**PROBLEM STATEMENT**
The required lines are those that contain "list"; pull them out of the data and copy them.
######
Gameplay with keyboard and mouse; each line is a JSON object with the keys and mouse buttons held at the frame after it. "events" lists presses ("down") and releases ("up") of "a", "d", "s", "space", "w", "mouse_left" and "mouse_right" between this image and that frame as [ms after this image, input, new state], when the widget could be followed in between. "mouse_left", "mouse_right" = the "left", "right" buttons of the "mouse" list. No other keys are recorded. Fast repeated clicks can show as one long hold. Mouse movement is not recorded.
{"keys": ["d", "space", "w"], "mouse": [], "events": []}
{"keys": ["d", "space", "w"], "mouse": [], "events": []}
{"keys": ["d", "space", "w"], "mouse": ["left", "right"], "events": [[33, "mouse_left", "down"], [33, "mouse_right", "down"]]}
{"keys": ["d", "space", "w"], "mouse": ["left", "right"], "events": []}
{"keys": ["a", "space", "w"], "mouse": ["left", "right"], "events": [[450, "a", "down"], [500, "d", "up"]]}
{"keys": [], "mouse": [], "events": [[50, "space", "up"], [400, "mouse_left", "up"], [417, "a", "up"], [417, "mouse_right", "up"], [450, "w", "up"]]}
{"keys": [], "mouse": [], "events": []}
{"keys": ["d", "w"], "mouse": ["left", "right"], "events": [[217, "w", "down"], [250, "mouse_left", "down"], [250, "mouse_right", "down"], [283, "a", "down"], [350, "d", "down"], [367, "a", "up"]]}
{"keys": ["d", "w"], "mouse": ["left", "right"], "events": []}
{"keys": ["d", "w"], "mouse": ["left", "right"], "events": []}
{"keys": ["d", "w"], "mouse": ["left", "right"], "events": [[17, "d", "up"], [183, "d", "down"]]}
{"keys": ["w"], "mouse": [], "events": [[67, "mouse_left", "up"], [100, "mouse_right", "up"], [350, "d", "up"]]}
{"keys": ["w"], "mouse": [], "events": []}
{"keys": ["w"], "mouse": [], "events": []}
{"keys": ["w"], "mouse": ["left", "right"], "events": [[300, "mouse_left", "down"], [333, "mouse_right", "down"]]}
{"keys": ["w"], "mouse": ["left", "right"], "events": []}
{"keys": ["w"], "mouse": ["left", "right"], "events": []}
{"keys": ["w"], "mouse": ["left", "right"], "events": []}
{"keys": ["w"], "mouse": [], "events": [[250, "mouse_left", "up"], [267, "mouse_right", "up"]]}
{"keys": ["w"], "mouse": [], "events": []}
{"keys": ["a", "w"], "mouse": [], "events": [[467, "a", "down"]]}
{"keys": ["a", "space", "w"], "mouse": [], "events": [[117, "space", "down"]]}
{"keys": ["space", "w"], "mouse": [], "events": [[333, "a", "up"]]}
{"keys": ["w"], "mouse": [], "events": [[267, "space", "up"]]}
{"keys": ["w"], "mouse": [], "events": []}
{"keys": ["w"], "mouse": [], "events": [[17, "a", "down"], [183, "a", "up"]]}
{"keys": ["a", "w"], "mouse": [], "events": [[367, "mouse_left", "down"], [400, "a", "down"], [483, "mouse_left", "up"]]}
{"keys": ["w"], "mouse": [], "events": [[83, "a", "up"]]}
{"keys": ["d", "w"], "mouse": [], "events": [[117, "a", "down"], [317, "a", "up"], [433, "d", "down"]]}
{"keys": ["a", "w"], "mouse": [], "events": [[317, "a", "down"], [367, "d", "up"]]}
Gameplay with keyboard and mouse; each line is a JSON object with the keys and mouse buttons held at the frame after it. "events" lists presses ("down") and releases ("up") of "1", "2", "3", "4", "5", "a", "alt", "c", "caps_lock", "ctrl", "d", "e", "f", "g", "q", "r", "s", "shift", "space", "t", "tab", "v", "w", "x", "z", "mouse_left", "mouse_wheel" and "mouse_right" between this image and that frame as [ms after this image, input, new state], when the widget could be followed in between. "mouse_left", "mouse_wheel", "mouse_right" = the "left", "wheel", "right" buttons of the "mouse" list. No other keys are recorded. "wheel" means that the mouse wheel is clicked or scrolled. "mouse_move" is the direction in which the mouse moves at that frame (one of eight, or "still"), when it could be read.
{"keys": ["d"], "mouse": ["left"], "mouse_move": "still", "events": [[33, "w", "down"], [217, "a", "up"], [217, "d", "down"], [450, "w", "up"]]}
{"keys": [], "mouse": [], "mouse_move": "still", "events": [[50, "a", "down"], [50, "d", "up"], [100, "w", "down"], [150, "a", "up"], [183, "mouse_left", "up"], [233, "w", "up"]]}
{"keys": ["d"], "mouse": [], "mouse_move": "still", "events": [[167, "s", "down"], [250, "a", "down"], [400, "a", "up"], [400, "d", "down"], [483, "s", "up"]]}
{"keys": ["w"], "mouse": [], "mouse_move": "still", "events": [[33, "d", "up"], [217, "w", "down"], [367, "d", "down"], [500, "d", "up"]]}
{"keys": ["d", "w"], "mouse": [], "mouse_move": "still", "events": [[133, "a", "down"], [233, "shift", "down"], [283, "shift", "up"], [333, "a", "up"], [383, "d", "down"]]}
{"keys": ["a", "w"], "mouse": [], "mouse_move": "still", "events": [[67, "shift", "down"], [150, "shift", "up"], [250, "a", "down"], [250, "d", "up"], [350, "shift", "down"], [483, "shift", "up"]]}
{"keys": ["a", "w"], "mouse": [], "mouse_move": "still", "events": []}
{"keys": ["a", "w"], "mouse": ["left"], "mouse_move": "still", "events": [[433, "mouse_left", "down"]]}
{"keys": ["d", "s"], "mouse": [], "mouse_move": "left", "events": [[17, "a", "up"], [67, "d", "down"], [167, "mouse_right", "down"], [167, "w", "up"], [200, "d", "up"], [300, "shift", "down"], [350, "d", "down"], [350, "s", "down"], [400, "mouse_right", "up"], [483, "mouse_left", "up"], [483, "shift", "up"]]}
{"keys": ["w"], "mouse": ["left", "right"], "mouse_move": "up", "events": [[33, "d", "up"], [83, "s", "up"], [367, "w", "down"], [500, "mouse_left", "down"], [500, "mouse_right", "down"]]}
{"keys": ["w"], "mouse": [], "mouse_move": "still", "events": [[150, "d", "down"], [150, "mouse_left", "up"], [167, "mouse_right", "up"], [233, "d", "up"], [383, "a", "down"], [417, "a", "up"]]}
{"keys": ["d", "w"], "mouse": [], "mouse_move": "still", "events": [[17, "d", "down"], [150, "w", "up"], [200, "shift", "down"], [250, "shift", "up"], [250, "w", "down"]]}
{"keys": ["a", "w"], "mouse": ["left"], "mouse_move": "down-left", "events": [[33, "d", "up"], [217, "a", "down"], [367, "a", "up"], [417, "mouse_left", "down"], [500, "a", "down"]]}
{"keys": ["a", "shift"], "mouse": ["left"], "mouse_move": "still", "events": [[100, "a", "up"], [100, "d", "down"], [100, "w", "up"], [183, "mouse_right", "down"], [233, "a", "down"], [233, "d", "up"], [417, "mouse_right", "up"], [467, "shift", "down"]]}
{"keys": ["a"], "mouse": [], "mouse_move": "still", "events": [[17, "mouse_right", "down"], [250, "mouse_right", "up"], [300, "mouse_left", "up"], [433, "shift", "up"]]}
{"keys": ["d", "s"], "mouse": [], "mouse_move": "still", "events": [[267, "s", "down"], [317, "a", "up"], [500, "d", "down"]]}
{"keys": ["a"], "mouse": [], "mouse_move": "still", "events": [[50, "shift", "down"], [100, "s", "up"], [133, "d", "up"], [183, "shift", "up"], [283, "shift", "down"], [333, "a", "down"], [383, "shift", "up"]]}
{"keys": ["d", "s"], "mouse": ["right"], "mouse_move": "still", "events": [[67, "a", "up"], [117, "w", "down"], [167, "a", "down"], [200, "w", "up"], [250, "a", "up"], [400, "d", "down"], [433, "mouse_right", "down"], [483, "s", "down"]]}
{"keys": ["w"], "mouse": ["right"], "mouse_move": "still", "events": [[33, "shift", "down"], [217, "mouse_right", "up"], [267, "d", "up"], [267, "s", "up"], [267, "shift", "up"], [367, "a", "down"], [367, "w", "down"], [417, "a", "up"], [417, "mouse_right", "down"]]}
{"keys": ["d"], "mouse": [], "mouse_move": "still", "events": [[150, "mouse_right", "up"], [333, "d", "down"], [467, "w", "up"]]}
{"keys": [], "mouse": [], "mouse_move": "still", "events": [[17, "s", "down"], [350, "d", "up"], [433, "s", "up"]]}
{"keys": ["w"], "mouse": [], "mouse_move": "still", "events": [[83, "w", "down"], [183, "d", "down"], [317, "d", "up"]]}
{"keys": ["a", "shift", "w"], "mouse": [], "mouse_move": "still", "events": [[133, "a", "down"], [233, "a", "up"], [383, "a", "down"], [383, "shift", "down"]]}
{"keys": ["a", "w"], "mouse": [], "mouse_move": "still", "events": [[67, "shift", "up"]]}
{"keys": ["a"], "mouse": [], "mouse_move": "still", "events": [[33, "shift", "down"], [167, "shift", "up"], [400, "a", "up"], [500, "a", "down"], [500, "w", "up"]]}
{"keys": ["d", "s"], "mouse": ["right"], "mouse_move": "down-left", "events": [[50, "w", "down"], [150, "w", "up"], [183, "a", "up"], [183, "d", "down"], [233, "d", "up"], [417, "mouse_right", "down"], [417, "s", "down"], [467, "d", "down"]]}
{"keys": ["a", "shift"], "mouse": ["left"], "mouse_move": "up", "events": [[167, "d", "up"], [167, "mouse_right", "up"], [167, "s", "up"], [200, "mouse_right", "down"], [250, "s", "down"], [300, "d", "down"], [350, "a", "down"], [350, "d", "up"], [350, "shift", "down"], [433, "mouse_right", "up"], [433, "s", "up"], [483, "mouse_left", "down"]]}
######
**ANSWER TO THE EXERCISE**
Gameplay with keyboard and mouse; each line is a JSON object with the keys and mouse buttons held at the frame after it. "events" lists presses ("down") and releases ("up") of "a", "d", "s", "space", "w", "mouse_left" and "mouse_right" between this image and that frame as [ms after this image, input, new state], when the widget could be followed in between. "mouse_left", "mouse_right" = the "left", "right" buttons of the "mouse" list. No other keys are recorded. Fast repeated clicks can show as one long hold. Mouse movement is not recorded.
Gameplay with keyboard and mouse; each line is a JSON object with the keys and mouse buttons held at the frame after it. "events" lists presses ("down") and releases ("up") of "1", "2", "3", "4", "5", "a", "alt", "c", "caps_lock", "ctrl", "d", "e", "f", "g", "q", "r", "s", "shift", "space", "t", "tab", "v", "w", "x", "z", "mouse_left", "mouse_wheel" and "mouse_right" between this image and that frame as [ms after this image, input, new state], when the widget could be followed in between. "mouse_left", "mouse_wheel", "mouse_right" = the "left", "wheel", "right" buttons of the "mouse" list. No other keys are recorded. "wheel" means that the mouse wheel is clicked or scrolled. "mouse_move" is the direction in which the mouse moves at that frame (one of eight, or "still"), when it could be read.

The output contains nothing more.